Эта тоненькая папка с билетами у меня на коленях придавливает так, что мне дышать тяжеловато.
В машине зависает тишина. Долгая и тягучая. Гадкая и скручивающаяся в тугой узел нервы. Я все так же пялюсь на очертание детских качелей в темноте, а Макс пялится на меня. Я это точно чувствую. Щека, которая повернута к нему, горит гораздо сильнее.
— Олесь, ты не хочешь отдавать мне ответы, да? — Вопрос Макса, как молот по наковальне. От него у меня болезненно звенит в ушах.
Но я молчу. Лишь слизываю соленые капли, стекающие по моим губами.
— Синичкина, ау. Самим с собой, знаешь ли, не прикольно болтать, — Ольховский понижает голос и щелкает пальцами перед моими глазами.
А я все еще молчу. И опять провожу кончиком языка по нижней губе. Мне гадко и очень солено. Я застыла под грузом этих белых листочков в папочке на моих коленях.

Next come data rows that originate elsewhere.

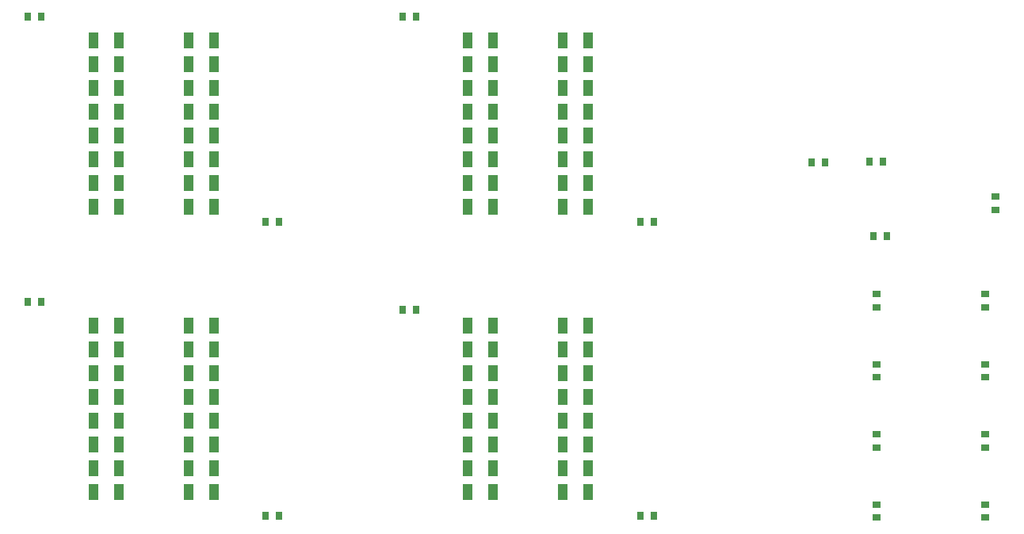
<source format=gbp>
%FSAX43Y43*%
%MOMM*%
G71*
G01*
G75*
G04 Layer_Color=128*
%ADD10R,1.016X2.540*%
%ADD11R,0.900X0.800*%
%ADD12R,1.000X1.300*%
%ADD13R,3.100X2.400*%
%ADD14R,0.450X2.200*%
%ADD15R,0.800X0.900*%
%ADD16R,0.800X0.350*%
%ADD17R,2.540X1.016*%
%ADD18R,3.810X2.794*%
%ADD19R,11.000X4.000*%
%ADD20C,0.889*%
%ADD21C,0.254*%
%ADD22C,0.381*%
%ADD23C,0.635*%
%ADD24C,1.016*%
%ADD25C,1.270*%
%ADD26R,1.265X3.340*%
%ADD27R,4.445X2.667*%
%ADD28R,0.782X1.737*%
%ADD29R,3.937X3.429*%
%ADD30R,5.207X4.826*%
%ADD31R,5.080X5.207*%
%ADD32R,5.461X5.334*%
%ADD33R,5.080X5.334*%
%ADD34R,1.270X4.953*%
%ADD35R,2.413X4.699*%
%ADD36R,7.620X3.048*%
%ADD37R,2.286X4.699*%
%ADD38R,3.810X0.762*%
%ADD39R,9.652X2.413*%
%ADD40R,1.524X1.397*%
%ADD41R,2.540X1.778*%
%ADD42R,0.635X0.762*%
%ADD43R,2.540X1.016*%
%ADD44R,1.397X29.972*%
%ADD45R,1.473X29.972*%
%ADD46R,1.575X1.397*%
%ADD47R,2.591X1.778*%
%ADD48R,10.287X1.651*%
%ADD49R,2.257X2.180*%
%ADD50R,2.032X2.159*%
%ADD51R,2.032X2.032*%
%ADD52R,2.024X2.159*%
%ADD53R,3.810X2.540*%
%ADD54R,3.302X2.159*%
%ADD55R,1.143X1.074*%
%ADD56R,1.001X1.074*%
%ADD57R,1.143X1.074*%
%ADD58R,1.016X1.016*%
%ADD59R,1.172X0.820*%
%ADD60C,0.508*%
%ADD61C,1.500*%
%ADD62R,1.500X1.500*%
%ADD63C,1.524*%
%ADD64C,1.778*%
%ADD65C,1.600*%
%ADD66C,2.000*%
%ADD67R,2.000X2.000*%
%ADD68C,4.000*%
%ADD69R,1.524X1.524*%
%ADD70R,1.500X1.500*%
%ADD71C,1.016*%
%ADD72R,1.100X1.700*%
%ADD73C,0.254*%
%ADD74C,0.762*%
%ADD75R,0.615X0.740*%
%ADD76R,3.802X0.994*%
%ADD77R,4.796X3.925*%
%ADD78R,5.461X5.207*%
%ADD79R,5.461X4.953*%
%ADD80R,2.540X2.667*%
%ADD81R,3.048X3.175*%
%ADD82R,5.461X5.842*%
%ADD83R,2.286X2.286*%
%ADD84R,1.898X2.032*%
%ADD85R,1.898X2.215*%
%ADD86R,1.898X2.041*%
%ADD87R,1.898X2.024*%
%ADD88R,3.556X2.286*%
%ADD89R,1.270X1.270*%
%ADD90R,1.397X1.397*%
%ADD91C,0.127*%
%ADD92C,0.250*%
%ADD93C,0.200*%
%ADD94C,0.100*%
%ADD95R,1.219X2.743*%
%ADD96R,1.103X1.003*%
%ADD97R,1.203X1.503*%
%ADD98R,3.303X2.603*%
%ADD99R,0.653X2.403*%
%ADD100R,1.003X1.103*%
%ADD101R,1.003X0.553*%
%ADD102R,2.743X1.219*%
%ADD103R,4.013X2.997*%
%ADD104R,11.203X4.203*%
%ADD105C,0.711*%
%ADD106C,1.703*%
%ADD107R,1.703X1.703*%
%ADD108C,1.727*%
%ADD109C,1.981*%
%ADD110C,1.803*%
%ADD111C,2.203*%
%ADD112R,2.203X2.203*%
%ADD113C,4.203*%
%ADD114R,1.703X1.703*%
%ADD115C,1.219*%
%ADD116R,1.303X1.903*%
D11*
X0142621Y0095185D02*
D03*
Y0096585D02*
D03*
X0141580Y0063692D02*
D03*
Y0062292D02*
D03*
Y0071185D02*
D03*
Y0069785D02*
D03*
Y0078678D02*
D03*
Y0077278D02*
D03*
Y0086171D02*
D03*
Y0084771D02*
D03*
X0129946Y0063692D02*
D03*
Y0062292D02*
D03*
Y0071185D02*
D03*
Y0069785D02*
D03*
Y0078678D02*
D03*
Y0077278D02*
D03*
Y0086171D02*
D03*
Y0084771D02*
D03*
D15*
X0122998Y0100203D02*
D03*
X0124398D02*
D03*
X0131002Y0092329D02*
D03*
X0129602D02*
D03*
X0130621Y0100330D02*
D03*
X0129221D02*
D03*
X0039305Y0085344D02*
D03*
X0040705D02*
D03*
X0079310Y0115824D02*
D03*
X0080710D02*
D03*
X0066105Y0093853D02*
D03*
X0064705D02*
D03*
X0039305Y0115824D02*
D03*
X0040705D02*
D03*
X0079310Y0084455D02*
D03*
X0080710D02*
D03*
X0066105Y0062484D02*
D03*
X0064705D02*
D03*
X0106110D02*
D03*
X0104710D02*
D03*
X0106110Y0093853D02*
D03*
X0104710D02*
D03*
D72*
X0086280Y0080264D02*
D03*
X0088980D02*
D03*
X0086280Y0075184D02*
D03*
X0088980D02*
D03*
X0046275Y0105664D02*
D03*
X0048975D02*
D03*
X0086280D02*
D03*
X0088980D02*
D03*
X0086280Y0070104D02*
D03*
X0088980D02*
D03*
X0046275Y0100584D02*
D03*
X0048975D02*
D03*
X0086280D02*
D03*
X0088980D02*
D03*
X0046275Y0098044D02*
D03*
X0048975D02*
D03*
X0086280Y0095504D02*
D03*
X0088980D02*
D03*
X0099140Y0098044D02*
D03*
X0096440D02*
D03*
X0059135D02*
D03*
X0056435D02*
D03*
X0059135Y0113284D02*
D03*
X0056435D02*
D03*
X0099140Y0082804D02*
D03*
X0096440D02*
D03*
X0059135Y0103124D02*
D03*
X0056435D02*
D03*
X0099140Y0072644D02*
D03*
X0096440D02*
D03*
X0099140Y0113284D02*
D03*
X0096440D02*
D03*
X0099140Y0103124D02*
D03*
X0096440D02*
D03*
X0099140Y0077724D02*
D03*
X0096440D02*
D03*
X0059135Y0108204D02*
D03*
X0056435D02*
D03*
X0099140D02*
D03*
X0096440D02*
D03*
X0086280Y0110744D02*
D03*
X0088980D02*
D03*
X0046275D02*
D03*
X0048975D02*
D03*
X0099140Y0067564D02*
D03*
X0096440D02*
D03*
X0059135Y0082804D02*
D03*
X0056435D02*
D03*
X0059135Y0077724D02*
D03*
X0056435D02*
D03*
X0059135Y0067564D02*
D03*
X0056435D02*
D03*
X0046275Y0065024D02*
D03*
X0048975D02*
D03*
X0046275Y0070104D02*
D03*
X0048975D02*
D03*
X0059135Y0072644D02*
D03*
X0056435D02*
D03*
X0046275Y0075184D02*
D03*
X0048975D02*
D03*
X0046275Y0080264D02*
D03*
X0048975D02*
D03*
X0086280Y0065024D02*
D03*
X0088980D02*
D03*
X0059135Y0080264D02*
D03*
X0056435D02*
D03*
X0059135Y0075184D02*
D03*
X0056435D02*
D03*
X0059135Y0070104D02*
D03*
X0056435D02*
D03*
X0059135Y0065024D02*
D03*
X0056435D02*
D03*
X0046275Y0067564D02*
D03*
X0048975D02*
D03*
X0046275Y0072644D02*
D03*
X0048975D02*
D03*
X0046275Y0077724D02*
D03*
X0048975D02*
D03*
X0046275Y0082804D02*
D03*
X0048975D02*
D03*
X0086280D02*
D03*
X0088980D02*
D03*
X0086280Y0077724D02*
D03*
X0088980D02*
D03*
X0086280Y0072644D02*
D03*
X0088980D02*
D03*
X0086280Y0067564D02*
D03*
X0088980D02*
D03*
X0099140Y0065024D02*
D03*
X0096440D02*
D03*
X0099140Y0070104D02*
D03*
X0096440D02*
D03*
X0099140Y0075184D02*
D03*
X0096440D02*
D03*
X0099140Y0080264D02*
D03*
X0096440D02*
D03*
X0059135Y0110744D02*
D03*
X0056435D02*
D03*
X0059135Y0105664D02*
D03*
X0056435D02*
D03*
X0059135Y0100584D02*
D03*
X0056435D02*
D03*
X0059135Y0095504D02*
D03*
X0056435D02*
D03*
X0046275Y0113284D02*
D03*
X0048975D02*
D03*
X0046275Y0108204D02*
D03*
X0048975D02*
D03*
X0046275Y0095504D02*
D03*
X0048975D02*
D03*
X0046275Y0103124D02*
D03*
X0048975D02*
D03*
X0086280Y0113284D02*
D03*
X0088980D02*
D03*
X0086280Y0108204D02*
D03*
X0088980D02*
D03*
X0086280Y0103124D02*
D03*
X0088980D02*
D03*
X0086280Y0098044D02*
D03*
X0088980D02*
D03*
X0099140Y0095504D02*
D03*
X0096440D02*
D03*
X0099140Y0100584D02*
D03*
X0096440D02*
D03*
X0099140Y0105664D02*
D03*
X0096440D02*
D03*
X0099140Y0110744D02*
D03*
X0096440D02*
D03*
M02*

</source>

Сдавленный вздох Макса дает мне понять, что он вот-вот вспыхнет от моей недомолвки. Но он неожиданно так бережно касается моей скулы костяшками пальцев:
— Леся, что, блин, происходит? — мягко спрашивает Макс.
Набираю полную грудь кислорода и…
— Прости… — резко поворачиваюсь к Ольховскому, но его лица прямо перед собой почти не вижу. Все застилают слезы. — Правда, прости. Я ведь не думала, когда все это затевала, что…
— Что мы окажемся в одной постели? — Макс явно недоумевает.
— И про это тоже, но дело не в этом. Просто… — я окончательно бросаюсь в истерику. Закрываю лицо своими ладонями и рыдаю. — Господи! Макс, прости меня.
Всхлипываю и всхлипываю, под ровное, громкое сопение Ольховского.
— Лесь, объясни, пожалуйста, спокойно и по порядку, — уже требовательней озвучивает он.
Убираю от своего лица ладони и обхватываю ими лицо Макса. Провожу большими пальцами по выступающим скулам, немного колючим щекам и впиваюсь взглядом в, ничего не понимающие, глаза напротив:
— Я очень не хочу, чтобы ты шел в армию. Правда. Особенно после того, что между нами было. Ты самый-самый хороший. Ты мне дорог. Но…
Очередной раз всхлипываю и замолкаю. Прижимаюсь лбом ко лбу Макса, а моя душа ощутимо трещит по швам.
— Но ты своровала ответы у Аркадия Борисовича и теперь тебе стыдно, — шепчет он.
Так спокойно и без удивления. Ни одна мышца лица не дрогнула под моими пальцами. И его верные догадки бьют точно в цель. Больше у меня молчать и не договаривать не выходит.